Em contrapartida, o bloco azul (de direita, centro-direita) viu os seus partidos subirem em flecha. Todos, à exceção de um: o Partido Liberal da Dinamarca, que, com 19,5% dos votos, perdeu 13 lugares e foi terceiro nas eleições. Ainda assim, Lars Løkke Rasmussen, líder do bloco azul e do Partido Liberal da Dinamarca – o tal que ficou apenas em terceiro lugar nas eleições – conseguiu tornar-se primeiro-ministro porque tinha deputados suficientes no bloco azul para formar uma maioria.

Outros dois casos de estudo: Churchill e Al Gore

Aviso prévio: os sistemas eleitorais e políticos britânico e norte-americano são (muito) diferentes do sistema português. Mas não deixam de ser exemplos válidos de como nem sempre os partidos mais votados assumem os destinos do país.

Em 1951, Clement Attlee, líder trabalhista, conseguiu quase 14 milhões de votos, mais do que Winston Churchill (conservador) e Clement Davies (liberal) juntos. Um resultado histórico para os trabalhistas.

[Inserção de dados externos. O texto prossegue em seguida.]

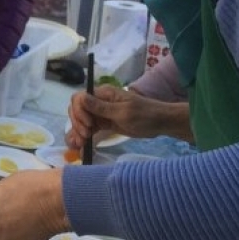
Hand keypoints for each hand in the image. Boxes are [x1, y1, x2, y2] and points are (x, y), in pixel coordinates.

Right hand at [66, 85, 193, 148]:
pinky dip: (84, 135)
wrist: (161, 123)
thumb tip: (80, 97)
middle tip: (85, 136)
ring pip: (82, 120)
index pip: (80, 98)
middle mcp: (99, 101)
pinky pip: (90, 128)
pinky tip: (81, 145)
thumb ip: (101, 107)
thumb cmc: (145, 115)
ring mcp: (101, 113)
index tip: (89, 124)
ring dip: (78, 131)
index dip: (79, 111)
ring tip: (80, 144)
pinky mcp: (104, 123)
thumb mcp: (123, 112)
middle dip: (77, 122)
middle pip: (77, 109)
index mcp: (103, 94)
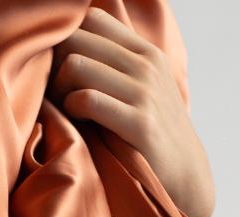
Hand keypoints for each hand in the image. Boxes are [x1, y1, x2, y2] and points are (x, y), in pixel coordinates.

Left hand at [48, 6, 214, 216]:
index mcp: (145, 51)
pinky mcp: (139, 123)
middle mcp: (146, 64)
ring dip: (59, 90)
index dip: (67, 41)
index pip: (92, 19)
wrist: (185, 173)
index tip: (61, 71)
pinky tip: (75, 122)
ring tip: (63, 110)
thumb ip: (116, 66)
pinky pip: (88, 99)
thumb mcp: (142, 89)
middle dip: (56, 67)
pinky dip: (70, 109)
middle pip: (77, 40)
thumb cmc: (152, 134)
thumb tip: (72, 49)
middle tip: (54, 95)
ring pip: (77, 66)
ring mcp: (144, 92)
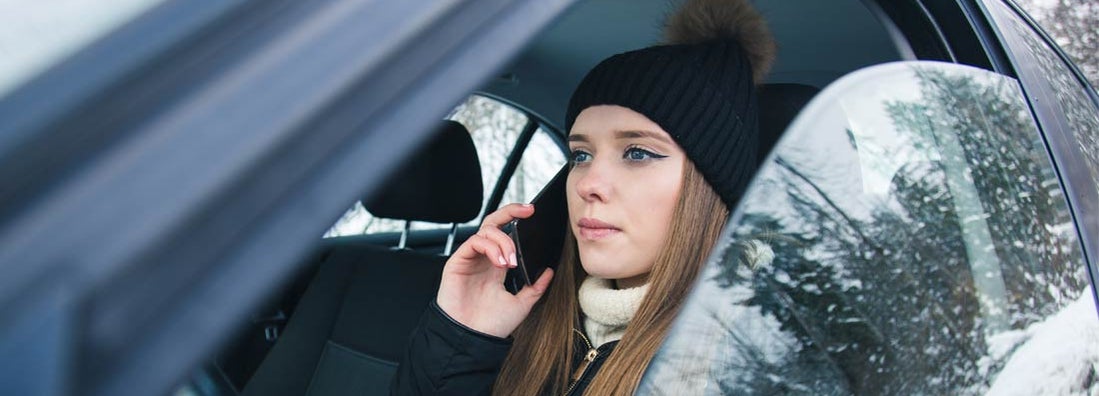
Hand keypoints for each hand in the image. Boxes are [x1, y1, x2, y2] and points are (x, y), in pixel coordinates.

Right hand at [435, 203, 554, 337]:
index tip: (532, 213)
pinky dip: (490, 247)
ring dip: (503, 241)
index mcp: (496, 266)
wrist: (473, 339)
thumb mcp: (522, 304)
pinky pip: (473, 242)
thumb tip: (549, 271)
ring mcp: (470, 259)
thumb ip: (536, 287)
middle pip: (493, 223)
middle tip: (526, 212)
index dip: (516, 220)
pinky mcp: (457, 263)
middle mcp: (483, 259)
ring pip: (486, 231)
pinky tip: (500, 262)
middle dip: (509, 212)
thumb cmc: (491, 325)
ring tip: (511, 261)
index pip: (505, 234)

No entanto, o crescimento do Labour traduziu-se num aumento de votos em círculos eleitorais onde os trabalhistas já dominavam. Em contrapartida, os conservadores conseguiram ganhar mais 22 lugares em relação às eleições de 1950 e, assim, governar com uma maioria de 16 deputados. Um verdadeiro volte-face, tendo em conta que tinha sido Attlee a convocar eleições para tentar aumentar a maioria.

No caso do Estados Unidos, é preciso sublinhar que o Presidente não é eleito diretamente pelos cidadãos – na verdade, o Congresso norte-americano é o único órgão que preenche essa condição. O líder norte-americano é nomeado por um colégio eleitoral composto por 538 delegados, cuja representação é definida de acordo com o voto popular nas eleições presidenciais.

Concretamente, os delegados eleitorais são escolhidos pelo candidato a Presidente que vencer num determinado Estado, com o compromisso de depois votarem no seu candidato. O estado californiano, por exemplo, é o Estado com mais peso no Colégio Eleitoral, com direito a 55 delegados. Caso atinja a maioria de 270 votos no Colégio, o candidato é eleito Presidente dos Estados Unidos, ainda que possa não ter sido o mais votado a nível nacional.

E foi precisamente isso que aconteceu em 2000: o democrata Al Gore conseguiu mais de 51 milhões de votos populares, mas acabou por perder para George W. Bush (mais de 50 milhões de votos), o candidato nomeado pelo colégio eleitoral.